There is electric throttle response throughout the rev range, and it makes peak power at its manic top end near 8000 RPM. It punches well low in the rev range, but boy does it pay to rev it out to the climax. The motor hits so hard at the top after a linear climb through the tach that it feels like it would almost do a wheelie. In M Mode, the individual throttle bodies make the pedal razor sharp, dancing to millimetric movements of your right foot. It’s breathtaking and intoxicating to embark on the journey from 4000 to 8250 RPM. And it sings with an induction note that makes NA BMW engines from the era so memorable. Every single time.
The long second gear makes the climb up the revs a prolonged voyage, and you’re doing silly speeds at the end of it. But it just keeps asking for more, relentlessly. And you oblige, because there’s nothing else that’s quite like it south of the Lamborghini V10, the Lexus LFA or the Carrera GT.
The SMG may have shorter gearing that lets you work through the ‘box more often, but it’s dated, and simply wouldn’t let you have the involvement of the manual. Heel-and-toe dancing to the tune of a stellar V10 engine up front? Yes, please. This alone makes it one of the best automotive experiences you can have. And the manual eliminates all the concerns with the reliability of the SMG system. It’s the way to go; win-win.
A Wolf in Sheep’s Clothing
The harder you drive, the better the chassis gets, unlocking levels of performance that shocks you in this category. Beautifully balanced front to rear, neutral and well-behaved with bundles of grip, with the suspension promptly soaking up imperfections of the road. Another hallmark of a great driver’s car–it shrinks around you as you start pushing it on the twisty stuff. The seats adapt to hug your sides around tight corners–another neat trick.
The brakes! Better stopping power and modulation into corner entry than some high end sportscars of the era–gives you an immense amount of confidence. Stock brakes are ample for backroad blasting, no doubt. And then you have the engine to lean on, hurling yourself out of corner exits. All in all, it flows along beautifully.
The car begs to be driven harder and harder, revved out to an inch of its life, and leaned on. It’s much happier that way.
Magnum Opus Super Sedan
In a world of ubiquitous turbo this and hybrid that, the E60 M5 reminds you what BMW had going in its heyday.

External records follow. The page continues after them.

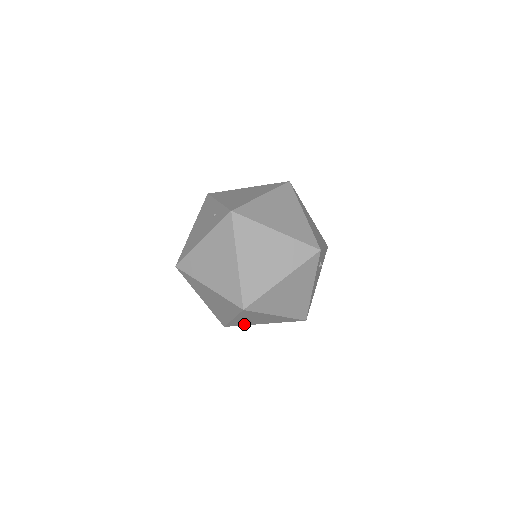
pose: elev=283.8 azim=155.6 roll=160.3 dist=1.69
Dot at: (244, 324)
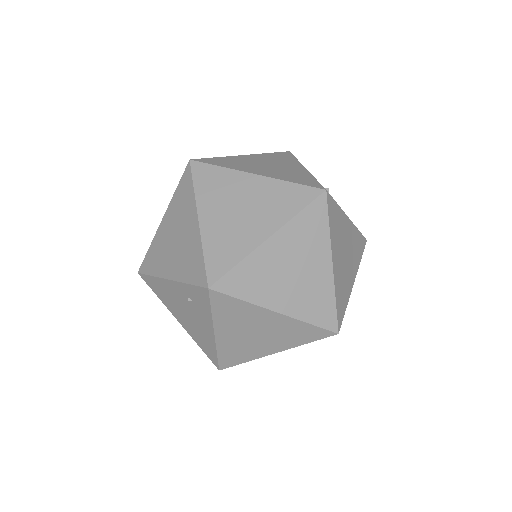
Dot at: occluded
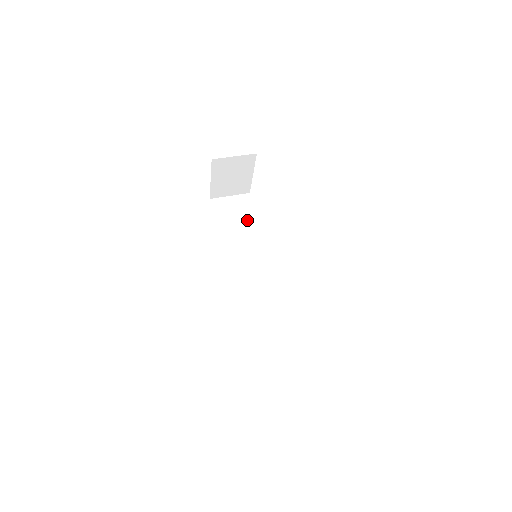
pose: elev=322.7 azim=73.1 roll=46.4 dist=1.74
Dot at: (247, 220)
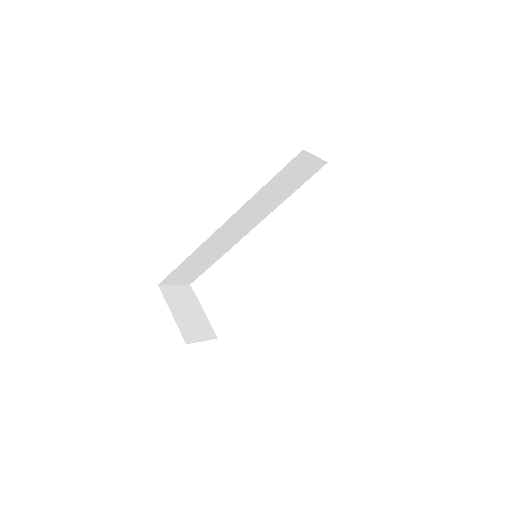
Dot at: occluded
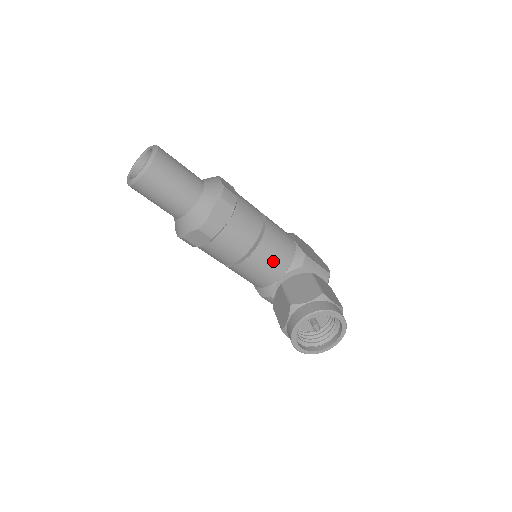
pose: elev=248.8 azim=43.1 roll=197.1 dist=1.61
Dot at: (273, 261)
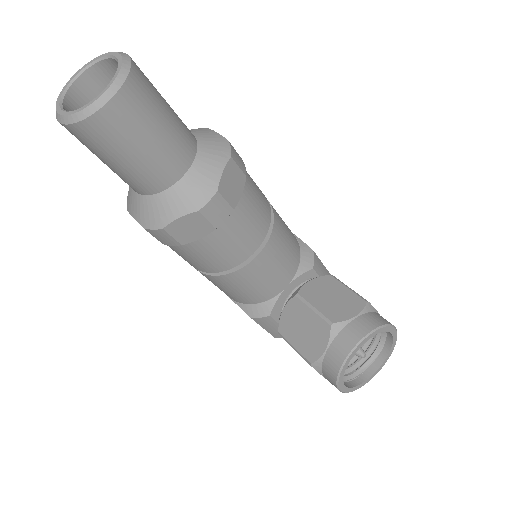
Dot at: (283, 262)
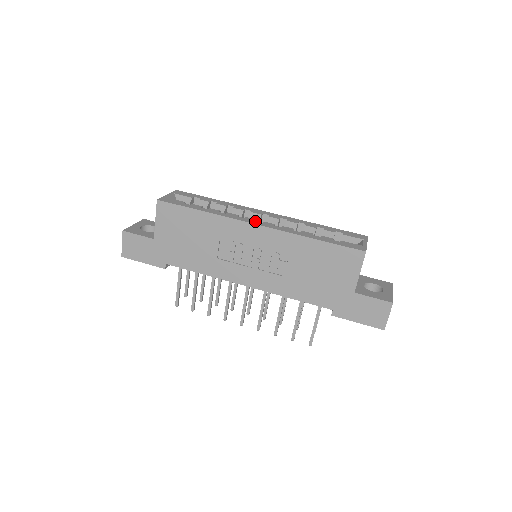
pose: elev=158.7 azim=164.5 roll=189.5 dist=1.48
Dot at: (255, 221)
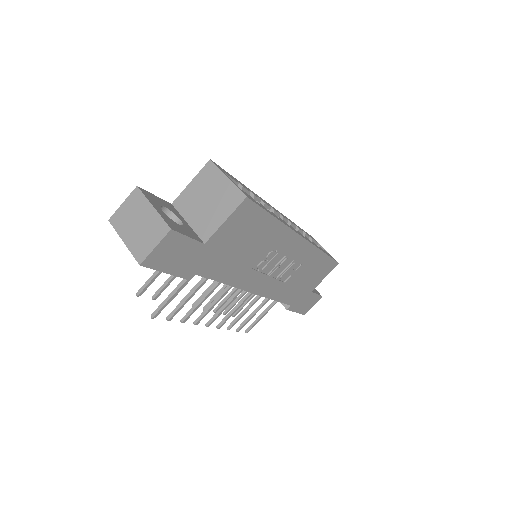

This engine has a lot of the flavor of the later E92, but the former is in a different league with respect to the exotic noises it makes, the response and the exhilaration it delivers. There will never be another one.
Yes, it’s a heavy sedan, but it still feels very mechanical in the way you interact with the powertrain and how it follows your inputs. Like the great cars from the mid-2000s, this is a perfect blend of modern safety and technology with the right amount of analog involvement. The only gripe I have is with the second gear being so long-legged, because the engine is so dramatic that you want to work your way through it more often.
This car will continue to age more gracefully, become more sought-after with the passage of time, given it is such a perfect zeitgeist of its times. It’s the bleeding edge of naturally aspirated engine technology, all packed in an unassumingly elegant suit.
It’s not at all alarming to own as the horror stories tend to suggest–a good service history, proper care and preventive maintenance will have it raring to go every time you step into the hot seat.
In the two hours of seat-time I had with the car, I have never been more thoroughly impressed with the capabilities of an automobile of this type. It deserves a lot more appreciation than it already garners. And I must admit–this is perhaps peak naturally aspirated BMW, bar none.